Managing security vulnerabilities is difficult not just because vulnerabilities may be hard to detect, but also because there are so many different types of vulnerabilities out there. Fortunately, tools and techniques are available that can address the various kinds of vulnerabilities that may lurk within any layer of your technology stack.
What is a security vulnerability?
A security vulnerability is an error or flaw within an IT resource that could be exploited by attackers.
As explained in further detail below, these errors or flaws could take a variety of forms. A security vulnerability could be a coding mistake within application source code that can be used to launch a buffer overflow attack. It could be an oversight by developers who forget to validate input properly within an application, thereby enabling injection attacks. It could be a misconfiguration within an access control policy or a networking configuration that grants outsiders access to sensitive resources.

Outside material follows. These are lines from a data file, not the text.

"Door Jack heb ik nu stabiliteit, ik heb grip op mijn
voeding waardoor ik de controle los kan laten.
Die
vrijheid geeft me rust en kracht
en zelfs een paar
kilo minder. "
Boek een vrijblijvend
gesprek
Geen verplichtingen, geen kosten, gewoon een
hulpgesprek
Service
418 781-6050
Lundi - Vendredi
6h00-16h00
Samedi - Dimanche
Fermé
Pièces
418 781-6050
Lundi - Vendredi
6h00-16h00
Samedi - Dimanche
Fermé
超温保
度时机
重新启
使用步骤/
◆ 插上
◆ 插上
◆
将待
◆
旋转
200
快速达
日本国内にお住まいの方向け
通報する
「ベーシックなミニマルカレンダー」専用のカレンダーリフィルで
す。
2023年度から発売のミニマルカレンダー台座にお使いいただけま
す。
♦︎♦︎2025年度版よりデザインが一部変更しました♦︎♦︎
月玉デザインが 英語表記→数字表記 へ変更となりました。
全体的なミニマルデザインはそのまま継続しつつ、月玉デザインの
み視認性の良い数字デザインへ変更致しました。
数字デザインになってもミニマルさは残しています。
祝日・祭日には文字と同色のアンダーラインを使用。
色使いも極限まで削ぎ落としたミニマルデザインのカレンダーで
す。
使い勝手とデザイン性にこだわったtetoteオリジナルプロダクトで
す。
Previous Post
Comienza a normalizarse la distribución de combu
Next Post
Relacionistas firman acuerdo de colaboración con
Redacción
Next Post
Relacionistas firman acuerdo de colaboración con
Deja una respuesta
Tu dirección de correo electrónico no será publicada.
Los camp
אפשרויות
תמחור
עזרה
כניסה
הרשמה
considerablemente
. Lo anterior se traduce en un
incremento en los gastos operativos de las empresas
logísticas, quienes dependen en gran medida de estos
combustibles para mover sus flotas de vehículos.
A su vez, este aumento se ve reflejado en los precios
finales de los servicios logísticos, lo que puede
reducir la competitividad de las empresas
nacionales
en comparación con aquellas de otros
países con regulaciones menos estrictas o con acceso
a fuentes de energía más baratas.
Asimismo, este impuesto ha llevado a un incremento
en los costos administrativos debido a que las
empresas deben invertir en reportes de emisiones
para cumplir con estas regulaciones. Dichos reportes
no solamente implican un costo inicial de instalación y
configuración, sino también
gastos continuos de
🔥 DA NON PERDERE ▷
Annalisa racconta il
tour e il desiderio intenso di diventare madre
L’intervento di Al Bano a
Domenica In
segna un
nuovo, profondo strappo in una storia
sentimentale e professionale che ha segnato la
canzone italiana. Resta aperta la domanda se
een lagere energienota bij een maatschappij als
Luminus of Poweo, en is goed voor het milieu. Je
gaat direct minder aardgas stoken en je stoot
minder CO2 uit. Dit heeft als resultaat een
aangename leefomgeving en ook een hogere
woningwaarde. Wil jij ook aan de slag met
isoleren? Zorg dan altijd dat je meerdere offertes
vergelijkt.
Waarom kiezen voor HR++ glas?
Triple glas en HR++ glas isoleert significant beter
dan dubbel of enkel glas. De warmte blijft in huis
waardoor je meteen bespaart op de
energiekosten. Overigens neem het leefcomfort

Security vulnerability vs. exploit vs. threat vs. breach
You may hear the terms “security vulnerability,” “exploit,” “threat” and “breach” used in close proximity. However, although these terms are closely related, they each refer to different parts of the chain of events that may lead to a security incident:
- A security vulnerability is a flaw that can potentially be exploited to launch an attack.
- An exploit is the method that takes advantage of a vulnerability in order to execute an attack. The injection of malicious code into an application could be an exploit.
- A threat is the set of conditions that must be present for an exploit to work. A threat may only exist when software is running on a certain operating system or when attackers have access to a certain interface, for instance.
- A breach is an active attack. Breaches take place when threat actors successfully execute an exploit.
Because security vulnerabilities form the foundation for the chain of exploits, threats and breaches described above, detecting vulnerabilities is the best way to nip security risks in the bud. If you eliminate the vulnerability, you also remove the exploits, threats and potential breaches that can result from the vulnerability.
Main types of security vulnerabilities
While there is a wide variety of security vulnerabilities that could potentially exist within an IT environment, most vulnerabilities fall into one of four categories:
- Malicious code:Code that malicious parties insert into a codebase, such as malware, can be exploited to gain unauthorized access to systems or take control of applications.
- Misconfigurations: Configuration mistakes like a cloud Identity and Access Management (IAM) rule that provides public access to sensitive data may lead to breaches.
- Coding flaws: Coding mistakes or oversights — such as failure to perform input validation in order to detect application input designed to gain unauthorized access — can lead to exploits.
- Lack of encryption: Data that is not properly encrypted, either at rest or in transit over a network, is vulnerable to attack.
How to detect application security vulnerabilities?
Because security vulnerabilities come in many forms, detecting them requires a multi-pronged approach. A variety of techniques are available to help discover security risks.
Static Application Security Analysis
Static Application Security Analysis, or SAST, is a category of security testing that scans source code and (in some cases) binary code to identify vulnerabilities within it. Typically, SAST looks for vulnerability “signatures,” such as dependencies that are known to be insecure.
Application Security Analysis
Dynamic Application Security Analysis, or DAST, identifies vulnerabilities by automatically launching active attacks against applications inside test environments. Attacks that are successful reveal vulnerabilities within the application.
In penetration testing, security testers manually seek to identify and exploit vulnerabilities. Penetration testing is different from DAST in that penetration testing involves security experts actively looking for vulnerabilities, whereas DAST relies on automated attack emulation.
Image scanners, such as JFrog Xray, detect vulnerabilities in software after it has been compiled or packaged. As such, image scanners are useful for identifying vulnerable dependencies or configurations within an application package that may invite attack. For example, an image scanner could check a container image to determine whether any of the image’s dependencies contain vulnerabilities.
Configuration auditing tools are typically used to validate the configuration of infrastructure that hosts applications, as opposed to applications themselves (although in some cases configuration audits can be performed on configuration files that define application settings).
For instance, a configuration audit of a cloud environment could detect insecure IAM rules or networking configurations. Alternatively, a configuration auditor could be used to scan a Kubernetes environment to detect misconfigurations in Kubernetes security contexts, network policies or other settings that weaken the security posture of the environment.